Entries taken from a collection
━━━━━━━━━━
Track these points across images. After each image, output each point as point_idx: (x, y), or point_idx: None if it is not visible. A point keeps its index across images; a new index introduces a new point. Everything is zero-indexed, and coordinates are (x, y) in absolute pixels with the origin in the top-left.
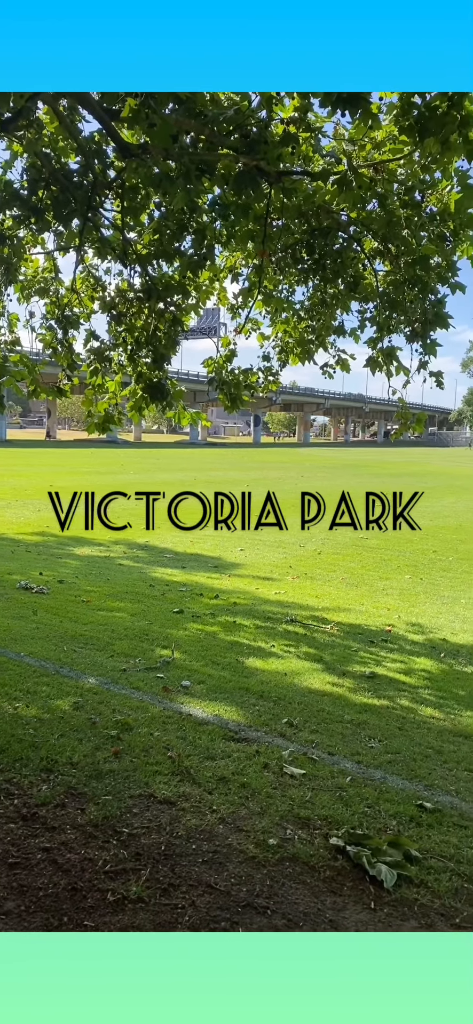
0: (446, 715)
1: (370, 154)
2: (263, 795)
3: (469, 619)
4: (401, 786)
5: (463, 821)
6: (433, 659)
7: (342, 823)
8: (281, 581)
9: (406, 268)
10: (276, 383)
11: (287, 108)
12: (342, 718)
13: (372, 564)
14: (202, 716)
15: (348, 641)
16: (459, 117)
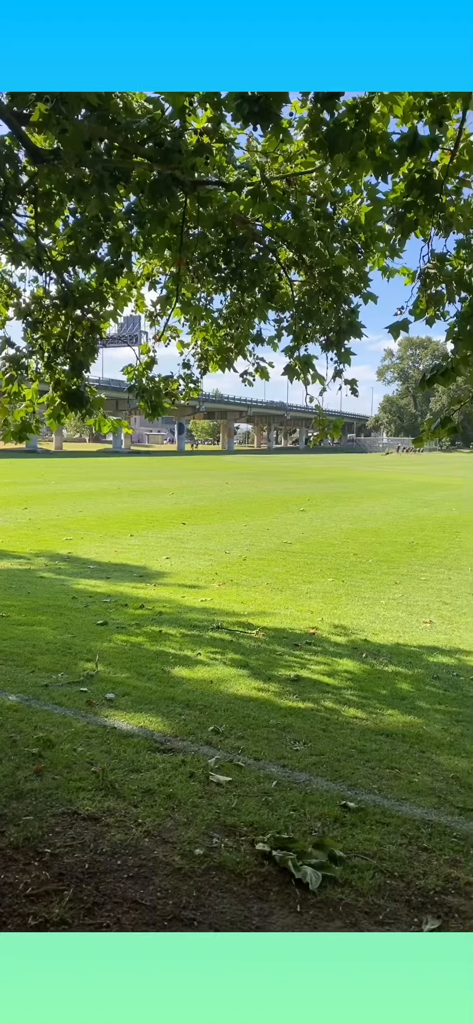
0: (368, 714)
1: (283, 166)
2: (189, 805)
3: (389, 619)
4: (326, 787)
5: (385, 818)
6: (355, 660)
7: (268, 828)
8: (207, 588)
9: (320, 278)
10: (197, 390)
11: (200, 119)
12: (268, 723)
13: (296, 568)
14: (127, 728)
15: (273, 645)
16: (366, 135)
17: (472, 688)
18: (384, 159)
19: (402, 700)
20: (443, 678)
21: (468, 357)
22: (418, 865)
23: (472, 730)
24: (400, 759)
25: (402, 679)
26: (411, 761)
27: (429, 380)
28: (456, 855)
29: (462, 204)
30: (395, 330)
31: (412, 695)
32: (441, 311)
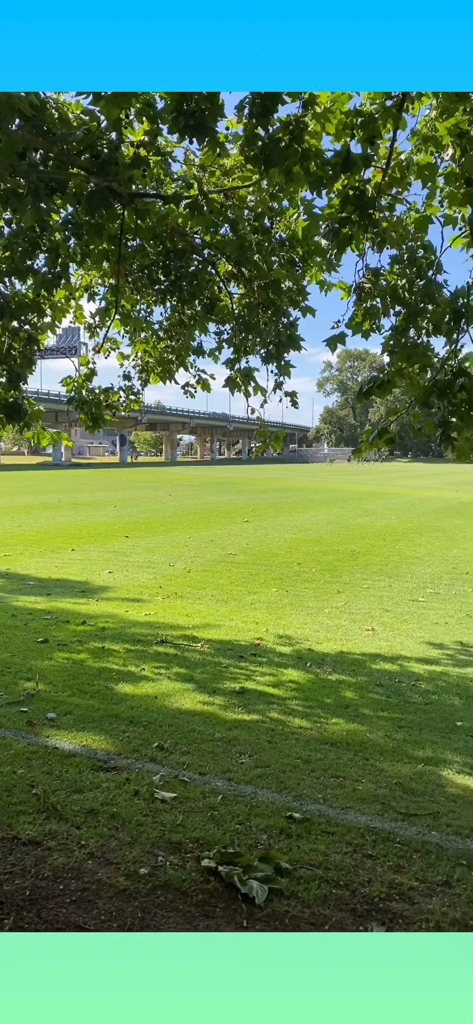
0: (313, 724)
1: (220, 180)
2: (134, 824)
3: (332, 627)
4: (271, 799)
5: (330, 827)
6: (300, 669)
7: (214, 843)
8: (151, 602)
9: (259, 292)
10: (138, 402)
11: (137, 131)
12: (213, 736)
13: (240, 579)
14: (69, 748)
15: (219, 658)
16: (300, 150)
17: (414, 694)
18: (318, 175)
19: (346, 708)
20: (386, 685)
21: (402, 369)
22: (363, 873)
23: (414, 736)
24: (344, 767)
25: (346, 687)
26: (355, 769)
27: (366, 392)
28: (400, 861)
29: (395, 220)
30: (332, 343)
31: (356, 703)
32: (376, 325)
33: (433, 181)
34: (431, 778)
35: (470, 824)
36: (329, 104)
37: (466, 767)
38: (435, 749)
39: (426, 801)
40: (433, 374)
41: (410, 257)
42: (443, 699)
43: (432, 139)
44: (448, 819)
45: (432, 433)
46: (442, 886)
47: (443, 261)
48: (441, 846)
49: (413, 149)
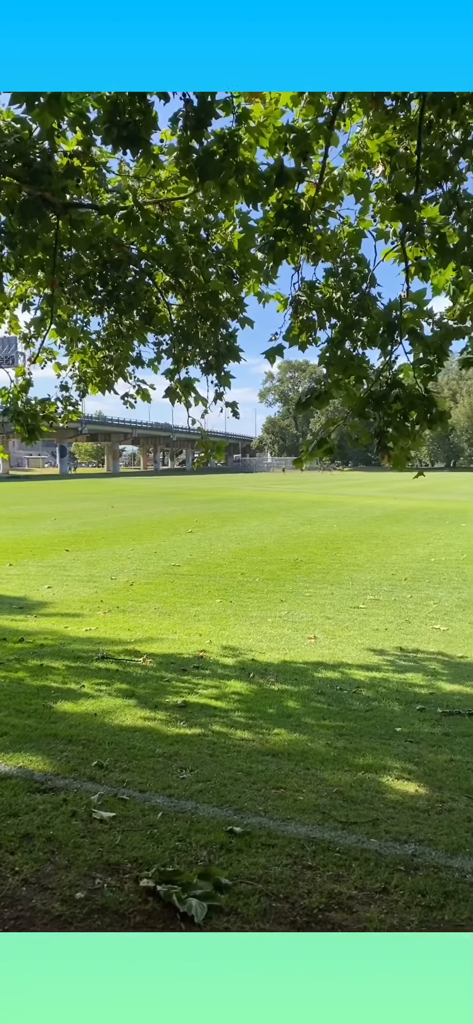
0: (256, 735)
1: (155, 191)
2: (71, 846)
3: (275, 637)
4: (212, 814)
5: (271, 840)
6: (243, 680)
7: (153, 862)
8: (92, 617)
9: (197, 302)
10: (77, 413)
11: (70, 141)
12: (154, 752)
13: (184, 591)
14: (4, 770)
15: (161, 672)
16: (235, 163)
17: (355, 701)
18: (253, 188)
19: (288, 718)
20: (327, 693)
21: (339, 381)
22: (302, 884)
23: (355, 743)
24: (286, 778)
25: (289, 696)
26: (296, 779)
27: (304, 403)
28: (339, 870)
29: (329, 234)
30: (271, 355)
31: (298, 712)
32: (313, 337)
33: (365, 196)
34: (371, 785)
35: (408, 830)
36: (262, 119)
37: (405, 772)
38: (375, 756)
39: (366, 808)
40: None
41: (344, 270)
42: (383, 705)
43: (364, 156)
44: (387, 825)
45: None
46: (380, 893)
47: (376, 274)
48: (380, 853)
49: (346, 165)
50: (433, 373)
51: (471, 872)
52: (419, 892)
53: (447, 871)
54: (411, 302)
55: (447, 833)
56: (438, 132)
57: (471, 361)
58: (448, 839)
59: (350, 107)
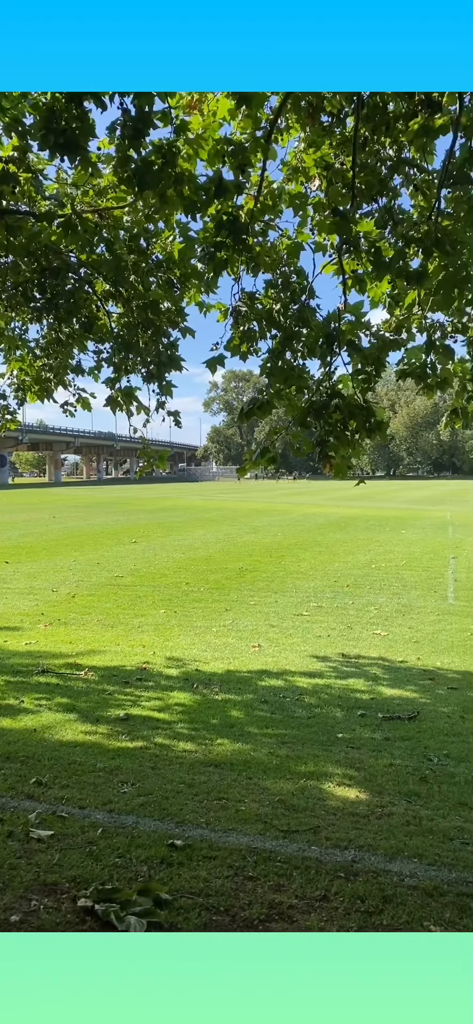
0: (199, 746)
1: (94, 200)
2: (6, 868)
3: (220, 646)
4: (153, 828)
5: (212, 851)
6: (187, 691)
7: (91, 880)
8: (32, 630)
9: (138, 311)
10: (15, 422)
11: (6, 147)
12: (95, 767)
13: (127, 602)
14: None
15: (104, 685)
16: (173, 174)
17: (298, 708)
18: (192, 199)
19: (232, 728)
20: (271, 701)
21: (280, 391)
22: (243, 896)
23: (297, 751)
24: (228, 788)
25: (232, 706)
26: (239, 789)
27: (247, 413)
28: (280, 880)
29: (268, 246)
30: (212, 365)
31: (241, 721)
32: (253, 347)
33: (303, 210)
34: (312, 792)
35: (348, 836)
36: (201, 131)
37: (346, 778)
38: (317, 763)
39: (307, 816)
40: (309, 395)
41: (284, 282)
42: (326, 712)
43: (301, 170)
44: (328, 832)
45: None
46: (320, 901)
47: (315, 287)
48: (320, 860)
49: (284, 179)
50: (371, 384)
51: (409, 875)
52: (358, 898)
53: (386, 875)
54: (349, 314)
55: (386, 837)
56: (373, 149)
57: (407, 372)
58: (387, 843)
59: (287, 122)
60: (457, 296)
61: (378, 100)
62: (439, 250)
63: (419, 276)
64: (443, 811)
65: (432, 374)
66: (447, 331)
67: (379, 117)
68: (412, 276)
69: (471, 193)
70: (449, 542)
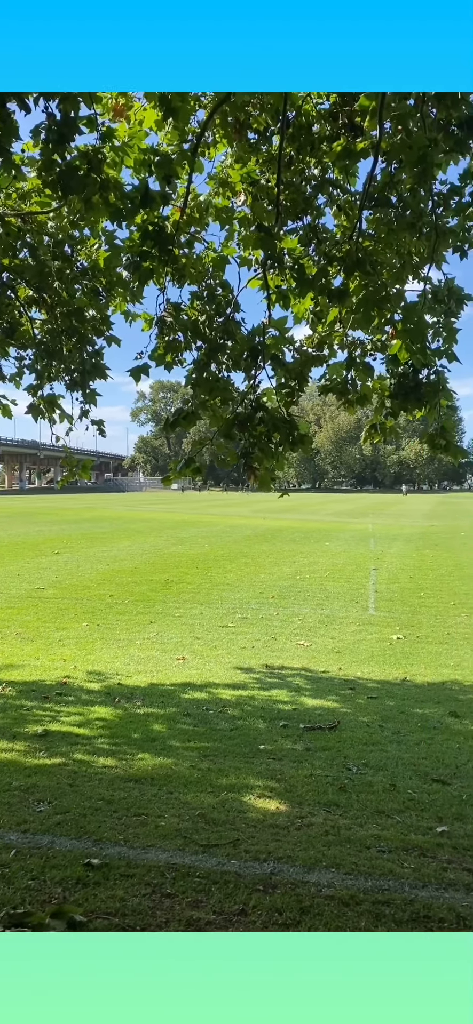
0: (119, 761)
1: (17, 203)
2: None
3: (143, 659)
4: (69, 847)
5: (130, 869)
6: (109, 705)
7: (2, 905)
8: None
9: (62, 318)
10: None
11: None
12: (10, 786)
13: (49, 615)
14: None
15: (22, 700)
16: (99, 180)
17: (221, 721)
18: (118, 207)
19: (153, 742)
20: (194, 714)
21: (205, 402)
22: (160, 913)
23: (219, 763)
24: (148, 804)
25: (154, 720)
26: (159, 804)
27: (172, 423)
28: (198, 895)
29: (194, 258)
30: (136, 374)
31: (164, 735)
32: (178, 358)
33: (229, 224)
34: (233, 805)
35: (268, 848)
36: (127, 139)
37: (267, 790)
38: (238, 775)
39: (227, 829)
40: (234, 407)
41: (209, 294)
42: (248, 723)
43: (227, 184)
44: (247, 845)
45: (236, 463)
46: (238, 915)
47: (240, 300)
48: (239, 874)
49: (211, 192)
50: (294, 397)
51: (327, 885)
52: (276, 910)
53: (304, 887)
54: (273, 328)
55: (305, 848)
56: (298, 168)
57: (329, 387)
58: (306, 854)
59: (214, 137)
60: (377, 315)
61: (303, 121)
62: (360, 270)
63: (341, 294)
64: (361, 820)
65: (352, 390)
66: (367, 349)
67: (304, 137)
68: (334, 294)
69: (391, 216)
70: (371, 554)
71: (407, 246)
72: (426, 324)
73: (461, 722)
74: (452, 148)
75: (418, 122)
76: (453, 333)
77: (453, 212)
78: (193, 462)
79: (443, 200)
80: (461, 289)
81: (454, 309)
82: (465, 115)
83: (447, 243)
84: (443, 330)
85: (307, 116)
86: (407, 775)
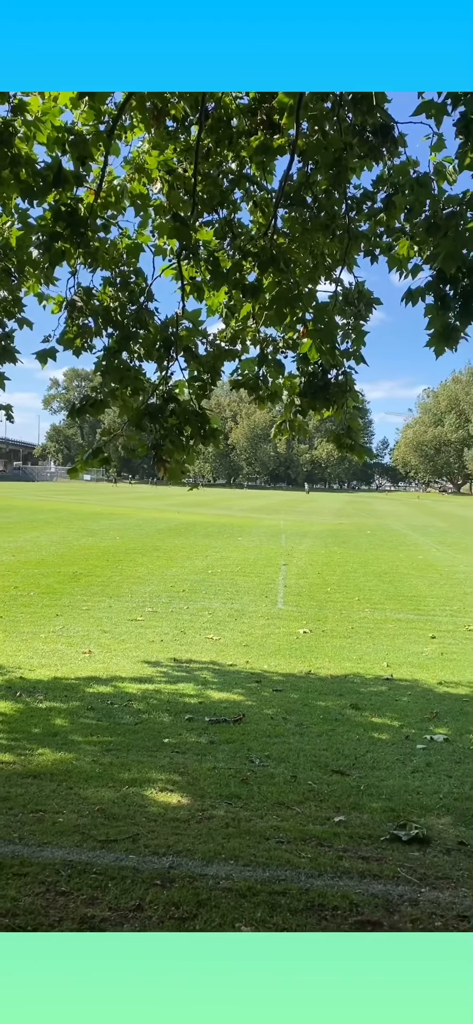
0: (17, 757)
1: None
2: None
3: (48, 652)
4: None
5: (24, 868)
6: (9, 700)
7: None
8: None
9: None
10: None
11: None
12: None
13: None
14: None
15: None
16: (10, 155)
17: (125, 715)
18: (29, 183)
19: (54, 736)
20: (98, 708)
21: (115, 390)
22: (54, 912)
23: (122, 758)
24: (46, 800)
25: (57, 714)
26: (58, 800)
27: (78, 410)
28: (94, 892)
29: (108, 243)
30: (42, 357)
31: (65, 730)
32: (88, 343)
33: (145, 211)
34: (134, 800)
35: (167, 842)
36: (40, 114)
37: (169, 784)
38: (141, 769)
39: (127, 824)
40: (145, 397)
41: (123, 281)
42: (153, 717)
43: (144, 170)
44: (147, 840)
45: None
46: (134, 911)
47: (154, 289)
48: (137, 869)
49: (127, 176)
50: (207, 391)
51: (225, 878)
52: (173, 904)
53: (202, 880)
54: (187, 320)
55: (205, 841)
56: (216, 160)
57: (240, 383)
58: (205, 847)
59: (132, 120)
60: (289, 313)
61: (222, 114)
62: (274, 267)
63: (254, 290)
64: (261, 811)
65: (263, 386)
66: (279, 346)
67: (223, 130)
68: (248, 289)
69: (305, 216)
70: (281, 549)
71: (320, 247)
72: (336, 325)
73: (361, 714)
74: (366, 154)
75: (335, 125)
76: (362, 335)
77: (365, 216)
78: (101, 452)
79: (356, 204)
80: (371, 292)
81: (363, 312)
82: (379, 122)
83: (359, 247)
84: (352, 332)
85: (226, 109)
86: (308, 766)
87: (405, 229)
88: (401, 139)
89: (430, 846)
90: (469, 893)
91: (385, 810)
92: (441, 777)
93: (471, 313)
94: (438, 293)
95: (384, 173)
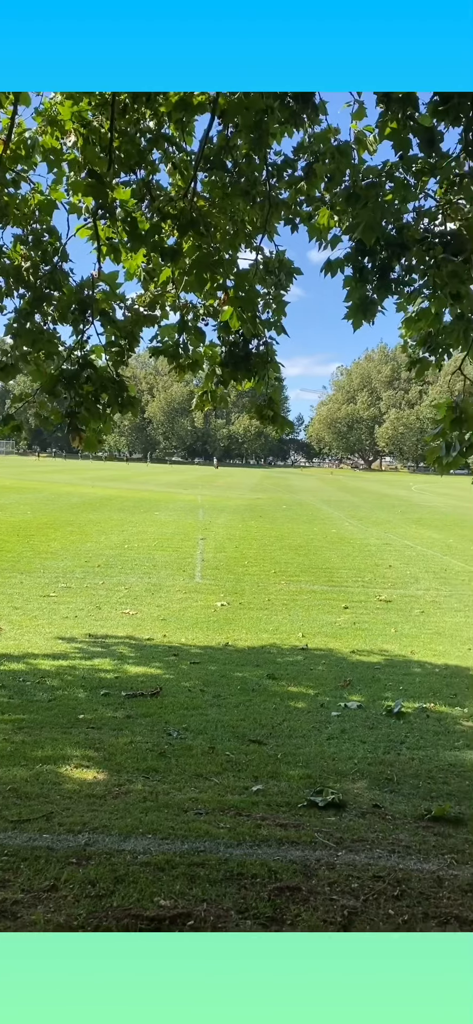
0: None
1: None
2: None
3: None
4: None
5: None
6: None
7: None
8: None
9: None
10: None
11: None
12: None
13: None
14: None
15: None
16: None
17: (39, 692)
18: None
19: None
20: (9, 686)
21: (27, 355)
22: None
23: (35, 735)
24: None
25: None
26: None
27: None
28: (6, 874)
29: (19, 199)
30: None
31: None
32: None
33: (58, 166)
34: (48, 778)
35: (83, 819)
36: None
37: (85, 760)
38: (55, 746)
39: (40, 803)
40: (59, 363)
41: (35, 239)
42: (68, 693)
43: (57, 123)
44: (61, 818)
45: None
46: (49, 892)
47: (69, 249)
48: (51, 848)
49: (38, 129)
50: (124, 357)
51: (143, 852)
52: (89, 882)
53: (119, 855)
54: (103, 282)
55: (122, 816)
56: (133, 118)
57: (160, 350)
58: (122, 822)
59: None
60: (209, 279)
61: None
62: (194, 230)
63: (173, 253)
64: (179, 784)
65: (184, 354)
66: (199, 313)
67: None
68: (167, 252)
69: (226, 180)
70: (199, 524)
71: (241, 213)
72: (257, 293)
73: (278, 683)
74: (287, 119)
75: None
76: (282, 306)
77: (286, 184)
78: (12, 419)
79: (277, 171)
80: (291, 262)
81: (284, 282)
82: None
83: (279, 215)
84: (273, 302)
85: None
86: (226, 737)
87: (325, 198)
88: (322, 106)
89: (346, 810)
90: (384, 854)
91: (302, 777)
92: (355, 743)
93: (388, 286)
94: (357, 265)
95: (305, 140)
━━━━━━━━━━
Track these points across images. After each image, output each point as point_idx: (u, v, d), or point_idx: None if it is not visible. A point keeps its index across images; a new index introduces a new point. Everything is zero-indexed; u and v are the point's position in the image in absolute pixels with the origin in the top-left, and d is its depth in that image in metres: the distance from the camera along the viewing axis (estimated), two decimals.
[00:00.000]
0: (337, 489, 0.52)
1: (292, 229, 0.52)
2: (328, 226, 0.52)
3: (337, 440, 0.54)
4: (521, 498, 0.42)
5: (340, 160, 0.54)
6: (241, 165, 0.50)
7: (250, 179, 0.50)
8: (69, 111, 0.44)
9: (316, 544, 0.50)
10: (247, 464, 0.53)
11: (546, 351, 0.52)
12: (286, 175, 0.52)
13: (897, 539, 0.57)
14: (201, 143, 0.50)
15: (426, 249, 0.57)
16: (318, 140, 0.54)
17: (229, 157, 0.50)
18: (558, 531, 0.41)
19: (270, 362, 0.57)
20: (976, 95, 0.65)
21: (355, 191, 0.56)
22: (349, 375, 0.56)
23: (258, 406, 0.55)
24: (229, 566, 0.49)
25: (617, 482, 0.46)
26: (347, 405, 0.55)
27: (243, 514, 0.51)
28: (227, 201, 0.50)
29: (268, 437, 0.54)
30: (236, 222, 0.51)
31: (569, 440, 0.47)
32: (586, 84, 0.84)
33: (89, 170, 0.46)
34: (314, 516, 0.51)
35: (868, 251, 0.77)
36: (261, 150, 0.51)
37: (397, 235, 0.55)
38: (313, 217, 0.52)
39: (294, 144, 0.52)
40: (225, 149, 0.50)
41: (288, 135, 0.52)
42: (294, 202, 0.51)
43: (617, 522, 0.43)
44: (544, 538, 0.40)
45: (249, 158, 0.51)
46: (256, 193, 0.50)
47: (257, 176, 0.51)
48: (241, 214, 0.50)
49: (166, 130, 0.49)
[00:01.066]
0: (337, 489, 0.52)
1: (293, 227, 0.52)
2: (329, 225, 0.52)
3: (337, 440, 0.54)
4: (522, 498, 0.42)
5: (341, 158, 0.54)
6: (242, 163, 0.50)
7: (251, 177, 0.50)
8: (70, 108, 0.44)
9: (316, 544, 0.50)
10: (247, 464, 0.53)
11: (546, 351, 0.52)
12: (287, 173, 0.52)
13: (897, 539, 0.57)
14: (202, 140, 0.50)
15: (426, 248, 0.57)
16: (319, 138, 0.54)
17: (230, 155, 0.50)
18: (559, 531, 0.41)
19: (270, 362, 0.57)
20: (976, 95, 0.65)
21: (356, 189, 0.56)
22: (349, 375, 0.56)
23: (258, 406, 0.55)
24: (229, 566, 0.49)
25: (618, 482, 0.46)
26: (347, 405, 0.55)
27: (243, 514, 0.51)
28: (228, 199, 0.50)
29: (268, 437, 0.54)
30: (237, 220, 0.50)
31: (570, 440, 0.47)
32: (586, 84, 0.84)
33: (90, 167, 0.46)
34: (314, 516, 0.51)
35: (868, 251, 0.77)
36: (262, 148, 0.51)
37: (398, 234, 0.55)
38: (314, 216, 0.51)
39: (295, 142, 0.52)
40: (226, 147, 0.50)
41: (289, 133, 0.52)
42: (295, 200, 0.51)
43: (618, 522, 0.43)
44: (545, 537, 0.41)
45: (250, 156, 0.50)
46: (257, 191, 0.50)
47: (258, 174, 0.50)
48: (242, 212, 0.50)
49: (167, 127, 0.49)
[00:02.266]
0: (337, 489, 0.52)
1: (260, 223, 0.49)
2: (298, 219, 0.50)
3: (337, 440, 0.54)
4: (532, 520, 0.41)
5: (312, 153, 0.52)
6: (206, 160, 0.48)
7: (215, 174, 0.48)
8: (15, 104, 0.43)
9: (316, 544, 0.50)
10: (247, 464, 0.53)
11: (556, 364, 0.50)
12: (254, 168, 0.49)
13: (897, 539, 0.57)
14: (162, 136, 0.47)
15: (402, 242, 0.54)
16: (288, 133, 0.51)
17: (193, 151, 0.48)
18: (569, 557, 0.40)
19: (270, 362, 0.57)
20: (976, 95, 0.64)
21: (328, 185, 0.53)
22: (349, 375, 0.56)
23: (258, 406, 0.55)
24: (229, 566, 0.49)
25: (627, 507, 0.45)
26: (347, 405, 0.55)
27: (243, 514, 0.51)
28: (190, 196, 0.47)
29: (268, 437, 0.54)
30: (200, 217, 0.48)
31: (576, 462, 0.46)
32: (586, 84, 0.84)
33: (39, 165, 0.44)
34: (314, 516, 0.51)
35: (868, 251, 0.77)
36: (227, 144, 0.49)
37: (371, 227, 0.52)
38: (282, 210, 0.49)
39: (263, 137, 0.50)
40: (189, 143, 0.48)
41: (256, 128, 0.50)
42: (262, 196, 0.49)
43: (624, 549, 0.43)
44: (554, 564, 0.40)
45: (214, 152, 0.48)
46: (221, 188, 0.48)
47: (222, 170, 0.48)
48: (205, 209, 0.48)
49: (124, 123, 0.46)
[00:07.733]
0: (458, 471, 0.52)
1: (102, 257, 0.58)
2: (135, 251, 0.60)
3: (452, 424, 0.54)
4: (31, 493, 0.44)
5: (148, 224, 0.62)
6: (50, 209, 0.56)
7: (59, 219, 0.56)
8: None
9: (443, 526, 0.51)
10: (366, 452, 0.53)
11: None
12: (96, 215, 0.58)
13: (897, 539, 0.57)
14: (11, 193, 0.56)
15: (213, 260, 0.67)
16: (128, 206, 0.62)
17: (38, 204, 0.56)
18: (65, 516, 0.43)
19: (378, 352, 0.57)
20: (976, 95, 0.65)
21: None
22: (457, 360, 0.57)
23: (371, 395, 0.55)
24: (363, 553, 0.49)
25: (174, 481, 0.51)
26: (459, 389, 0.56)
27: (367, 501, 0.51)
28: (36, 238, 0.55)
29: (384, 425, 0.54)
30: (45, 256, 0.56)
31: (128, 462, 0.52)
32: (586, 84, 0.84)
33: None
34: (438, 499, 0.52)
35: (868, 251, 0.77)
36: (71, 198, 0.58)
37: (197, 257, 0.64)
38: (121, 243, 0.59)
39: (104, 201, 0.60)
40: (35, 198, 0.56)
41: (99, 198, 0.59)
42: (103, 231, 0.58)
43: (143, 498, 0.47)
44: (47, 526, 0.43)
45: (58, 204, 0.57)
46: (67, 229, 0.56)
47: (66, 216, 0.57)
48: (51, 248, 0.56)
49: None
━━━━━━━━━━
» Instructions for the task: For this exercise, return exactly the lines above from the line with "in the top-left." through the line with "31: (412, 695)", both included. Do not copy the pictures.

» Final answer:
Track these points across images. After each image, output each point as point_idx: (x, y), or point_idx: None if it is not visible. A point keeps its index across images; a new index introduces a new point. Everything is zero-indexed, and coordinates are (x, y) in absolute pixels with the origin in the top-left.
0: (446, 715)
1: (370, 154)
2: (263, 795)
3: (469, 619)
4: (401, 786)
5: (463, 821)
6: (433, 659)
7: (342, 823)
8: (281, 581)
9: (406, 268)
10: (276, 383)
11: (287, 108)
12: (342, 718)
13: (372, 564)
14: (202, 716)
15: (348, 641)
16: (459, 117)
0: (368, 714)
1: (283, 166)
2: (189, 805)
3: (389, 619)
4: (326, 787)
5: (385, 818)
6: (355, 660)
7: (268, 828)
8: (207, 588)
9: (320, 278)
10: (197, 390)
11: (200, 119)
12: (268, 723)
13: (296, 568)
14: (127, 728)
15: (273, 645)
16: (366, 135)
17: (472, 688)
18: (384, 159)
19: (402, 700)
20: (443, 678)
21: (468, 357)
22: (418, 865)
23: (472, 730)
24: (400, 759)
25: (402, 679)
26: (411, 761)
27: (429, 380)
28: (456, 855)
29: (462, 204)
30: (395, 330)
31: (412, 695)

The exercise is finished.